*ACTIVITY:* When you copy the material below, keep every line exact and drop the pictures.

*RECORDED INFORMATION:*
========================================================================

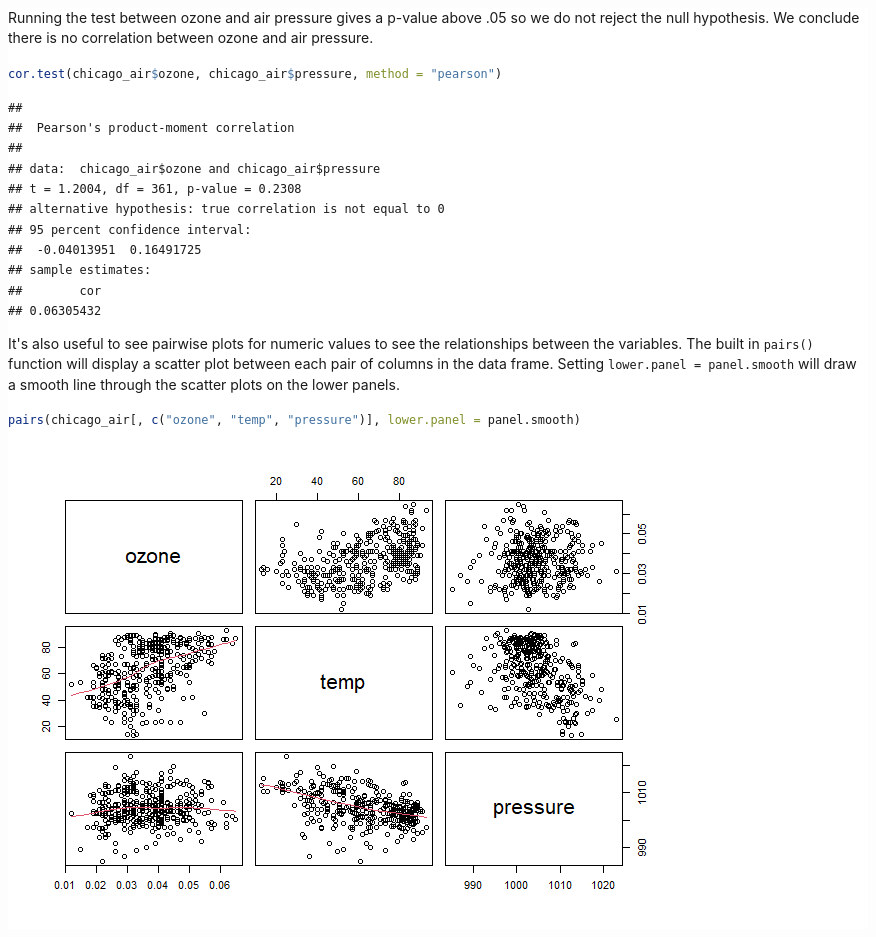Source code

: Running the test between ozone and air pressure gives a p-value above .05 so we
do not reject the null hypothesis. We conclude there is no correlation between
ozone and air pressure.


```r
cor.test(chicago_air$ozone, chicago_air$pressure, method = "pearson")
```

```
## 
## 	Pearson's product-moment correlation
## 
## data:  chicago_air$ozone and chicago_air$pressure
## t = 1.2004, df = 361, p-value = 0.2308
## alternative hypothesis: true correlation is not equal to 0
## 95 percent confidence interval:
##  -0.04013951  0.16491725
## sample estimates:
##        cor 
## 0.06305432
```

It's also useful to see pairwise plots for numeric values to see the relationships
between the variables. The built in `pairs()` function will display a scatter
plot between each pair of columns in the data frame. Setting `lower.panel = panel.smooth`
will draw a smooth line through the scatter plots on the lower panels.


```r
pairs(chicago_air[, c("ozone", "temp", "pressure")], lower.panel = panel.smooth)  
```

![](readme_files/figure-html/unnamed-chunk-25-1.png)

========================================================================

*ANSWER TO THIS PROBLEM:*
Source code

: Running the test between ozone and air pressure gives a p-value above .05 so we
do not reject the null hypothesis. We conclude there is no correlation between
ozone and air pressure.


```r
cor.test(chicago_air$ozone, chicago_air$pressure, method = "pearson")
```

```
## 
## 	Pearson's product-moment correlation
## 
## data:  chicago_air$ozone and chicago_air$pressure
## t = 1.2004, df = 361, p-value = 0.2308
## alternative hypothesis: true correlation is not equal to 0
## 95 percent confidence interval:
##  -0.04013951  0.16491725
## sample estimates:
##        cor 
## 0.06305432
```

It's also useful to see pairwise plots for numeric values to see the relationships
between the variables. The built in `pairs()` function will display a scatter
plot between each pair of columns in the data frame. Setting `lower.panel = panel.smooth`
will draw a smooth line through the scatter plots on the lower panels.


```r
pairs(chicago_air[, c("ozone", "temp", "pressure")], lower.panel = panel.smooth)  
```

![](readme_files/figure-html/unnamed-chunk-25-1.png)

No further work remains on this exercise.